Bug fixes and stability enhancements

Changes and additions

  • char_wordstem() now has a a new argument check_whitespace, which will not throw an error when lower-casing text containing a whitespace character.
  • dfm_remove() now has a new argument padding = FALSE that when TRUE, collects counts of the removed features in the first column.

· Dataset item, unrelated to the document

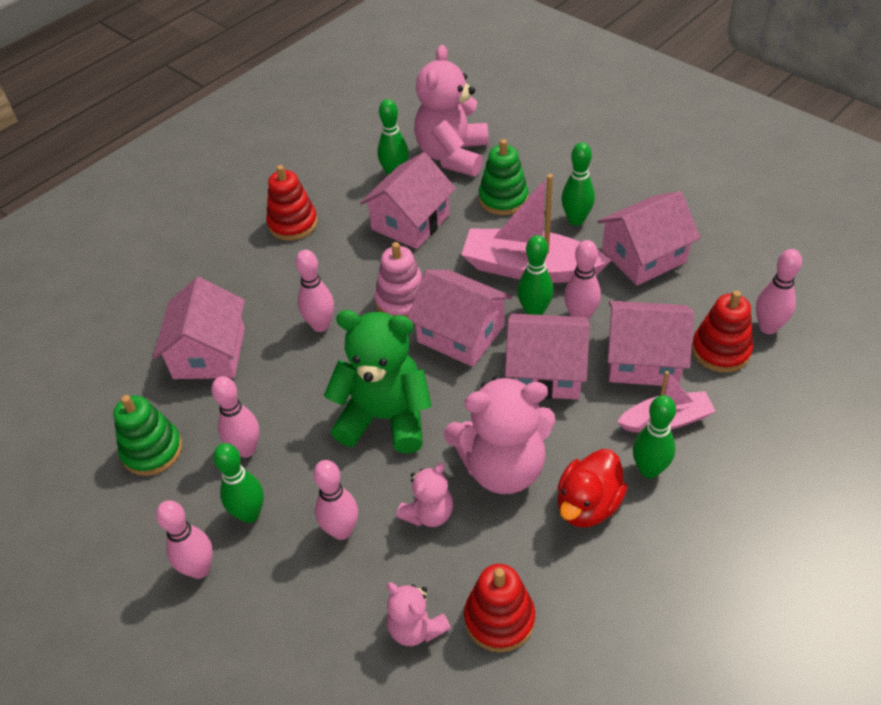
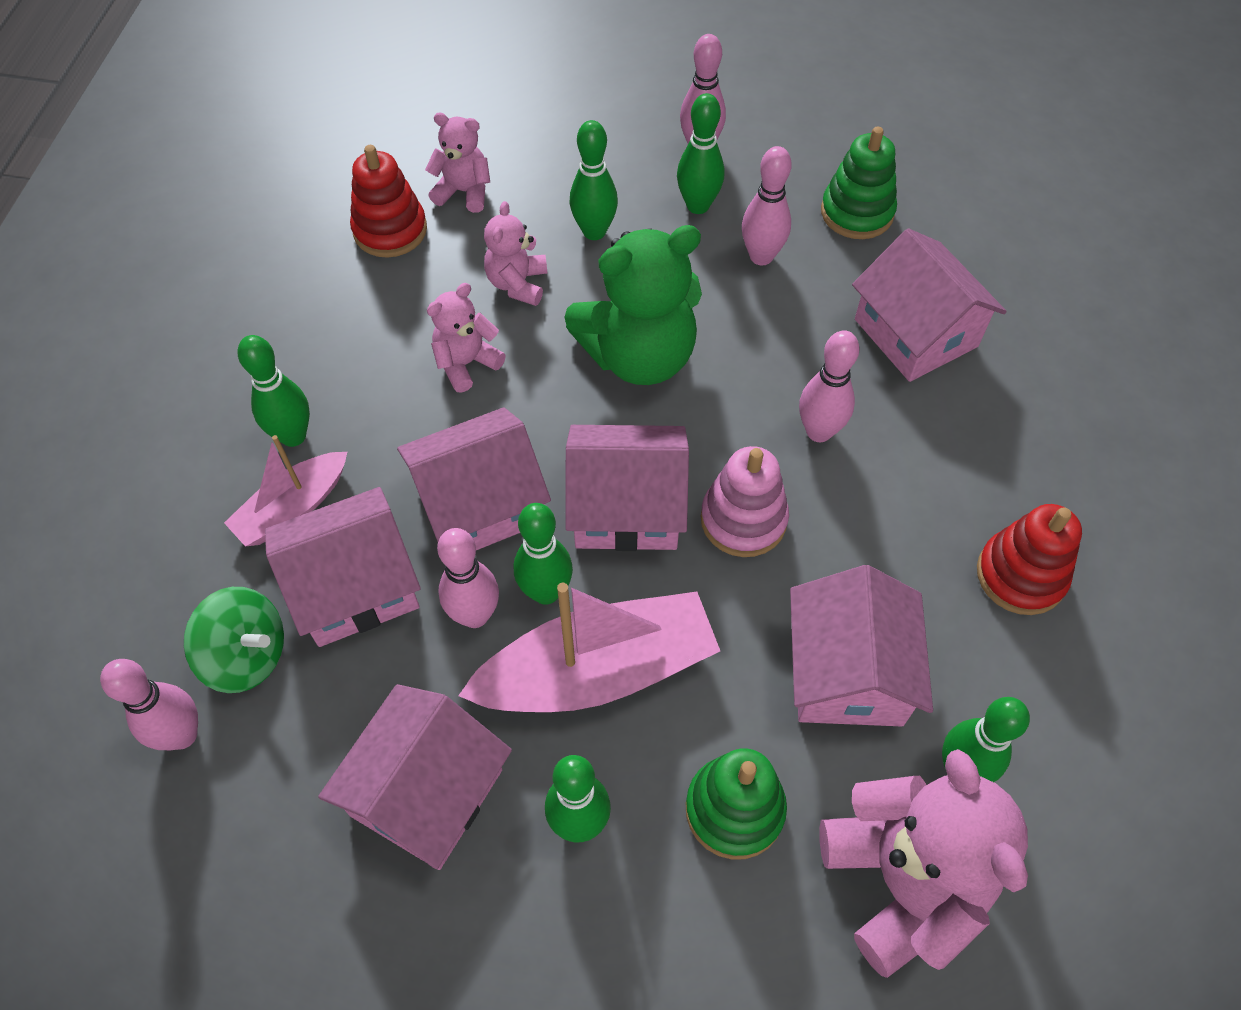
camera: 145 degrees right, 10 degrees up
(341, 531) = (594, 231): pink bowling pin -> green bowling pin
(503, 467) = (466, 363): pink teddy bear -> pink teddy bear, size x0.52
(588, 505) = (349, 366): red duck -> none
(720, 350) = (247, 655): red stacking toy -> green spinning top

This produces results consistent with what is compiled as a dfm built from tokens where some have been removed with padding = TRUE (#2152).

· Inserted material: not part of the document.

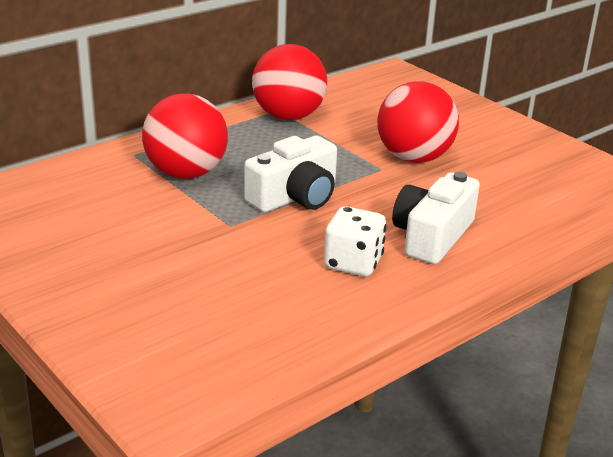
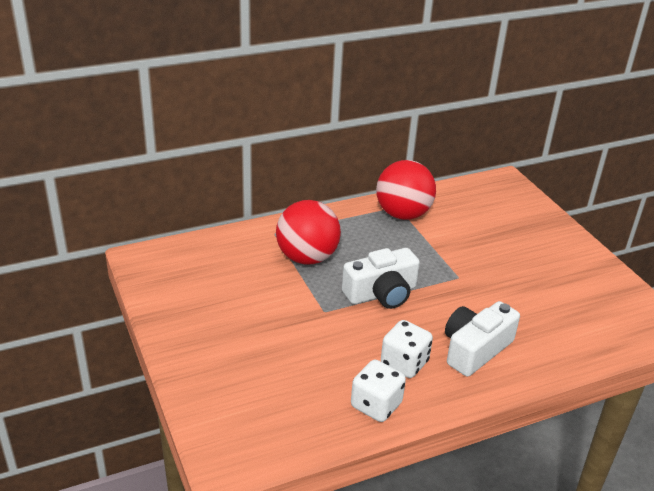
camera: 15 degrees right, 5 degrees up
(336, 312) = (376, 405): none -> white dice
(414, 158) = (488, 271): red ball -> none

Bug fixes and stability enhancements

Changes and additions

  • A new split_tags argument has been added to tokens(), to provide the user with an option not to preserve social media tags (addresses #2156).

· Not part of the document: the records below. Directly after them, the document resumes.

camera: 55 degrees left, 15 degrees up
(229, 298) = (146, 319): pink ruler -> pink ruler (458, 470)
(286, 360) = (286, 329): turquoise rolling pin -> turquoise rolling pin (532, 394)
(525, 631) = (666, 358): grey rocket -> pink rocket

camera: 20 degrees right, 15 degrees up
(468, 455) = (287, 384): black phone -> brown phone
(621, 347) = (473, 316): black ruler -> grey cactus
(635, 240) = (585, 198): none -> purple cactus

Bug fixes and stability enhancements

  • fcm() computes the marginal frequency of upper-case tokens correctly (#2176).
  • tokens_chunk() keeps all the docid, including those of empty documents, in the original object.
  • tokens_select() recycles values when the length of startpos or endpos is less than ndoc(x).
  • tokens_lookup() and dfm_lookup() can apply very large dictionaries (more than 100,000 keys).

Bug fixes and stability enhancements

  • Matrix package calls updated for compatibility with Matrix 1.4.2. (#2182)
  • Changes to C++ code for fcm() to prevent some (chance) errors downstream in LSX. (#2181)

Bug fixes and stability enhancements

Fixes test failures caused by recent changes to Matrix package behaviours on some operating systems.

Changes and additions

  • segid() is added to extract document serial numbers from corpus, tokens or dfm objects.